# A guide to mites



## Poxicator

MITES
abridged from Nick Lear's, (zoologist) posts

*DO NOT WORRY ABOUT MITES!!!* The hysteria about mites all seems to stem from Stanley Schultz (The Tarantula Keeper’s Guide) and has just been repeated; how/why he formed such a alarmist view I’ve no idea. A lot probably has to do with their rapid appearance on the corpse of a dead T – but, they are like vultures, literally smelling death and within hours appearing out of nowhere (dormant eggs and individuals hatch/emerge) in their masses to scavenge/feed on the corpse. 
The vast majority of mites you will come across will be detritivores/scavengers or predators and should be encouraged, if you’re very lucky you’ll get some parasitic ones (marvel at, and observe them!!!). An overabundance of one particular type just indicates that something has caused the population to get out of balance – just try and correct it; dry the soil out a bit, remove dead feeders, etc. DO NOT PANIC!!! Don’t replace the substrate (maybe scoop-out any particularly large concentrations), don’t try to remove mites from your T – such actions are FAR more stressful/damaging to your T than any minor irritation a few thousand mites may cause.

-- Information given --
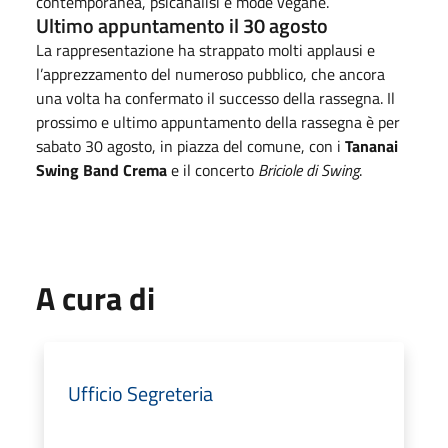
contemporanea, psicanalisi e mode vegane.
Ultimo appuntamento il 30 agosto
La rappresentazione ha strappato molti applausi e
l’apprezzamento del numeroso pubblico, che ancora
una volta ha confermato il successo della rassegna. Il
prossimo e ultimo appuntamento della rassegna è per
sabato 30 agosto, in piazza del comune, con i
Tananai
Swing Band Crema
e il concerto
Briciole di Swing
.
A cura di
Ufficio Segreteria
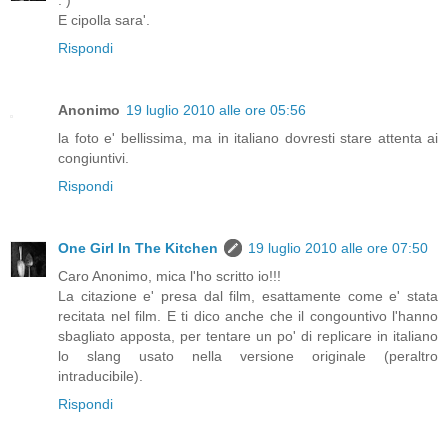
: )
E cipolla sara'.
Rispondi
Anonimo
19 luglio 2010 alle ore 05:56
la foto e' bellissima, ma in italiano dovresti stare attenta ai
congiuntivi.
Rispondi
One Girl In The Kitchen
19 luglio 2010 alle ore 07:50
Caro Anonimo, mica l'ho scritto io!!!
La citazione e' presa dal film, esattamente come e' stata
recitata nel film. E ti dico anche che il congountivo l'hanno
sbagliato apposta, per tentare un po' di replicare in italiano
lo slang usato nella versione originale (peraltro
intraducibile).
Rispondi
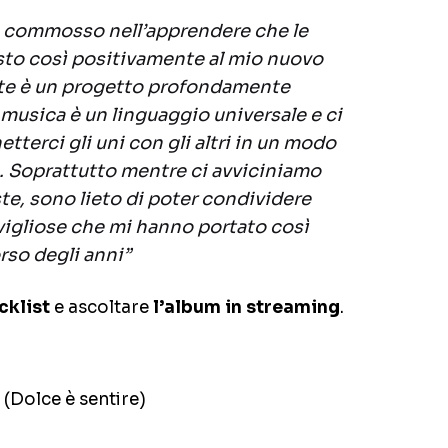
commosso nell’apprendere che le
to così positivamente al mio nuovo
te è un progetto profondamente
 musica è un linguaggio universale e ci
etterci gli uni con gli altri in un modo
 Soprattutto mentre ci avviciniamo
ste, sono lieto di poter condividere
igliose che mi hanno portato così
rso degli anni”
cklist
e ascoltare
l’album in streaming
.
a (Dolce è sentire)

-- Work item --
In the guide to mites, quote the passage starting at "The vast majority" and ending at "mites may cause.".

-- Answer space --
The vast majority of mites you will come across will be detritivores/scavengers or predators and should be encouraged, if you’re very lucky you’ll get some parasitic ones (marvel at, and observe them!!!). An overabundance of one particular type just indicates that something has caused the population to get out of balance – just try and correct it; dry the soil out a bit, remove dead feeders, etc. DO NOT PANIC!!! Don’t replace the substrate (maybe scoop-out any particularly large concentrations), don’t try to remove mites from your T – such actions are FAR more stressful/damaging to your T than any minor irritation a few thousand mites may cause.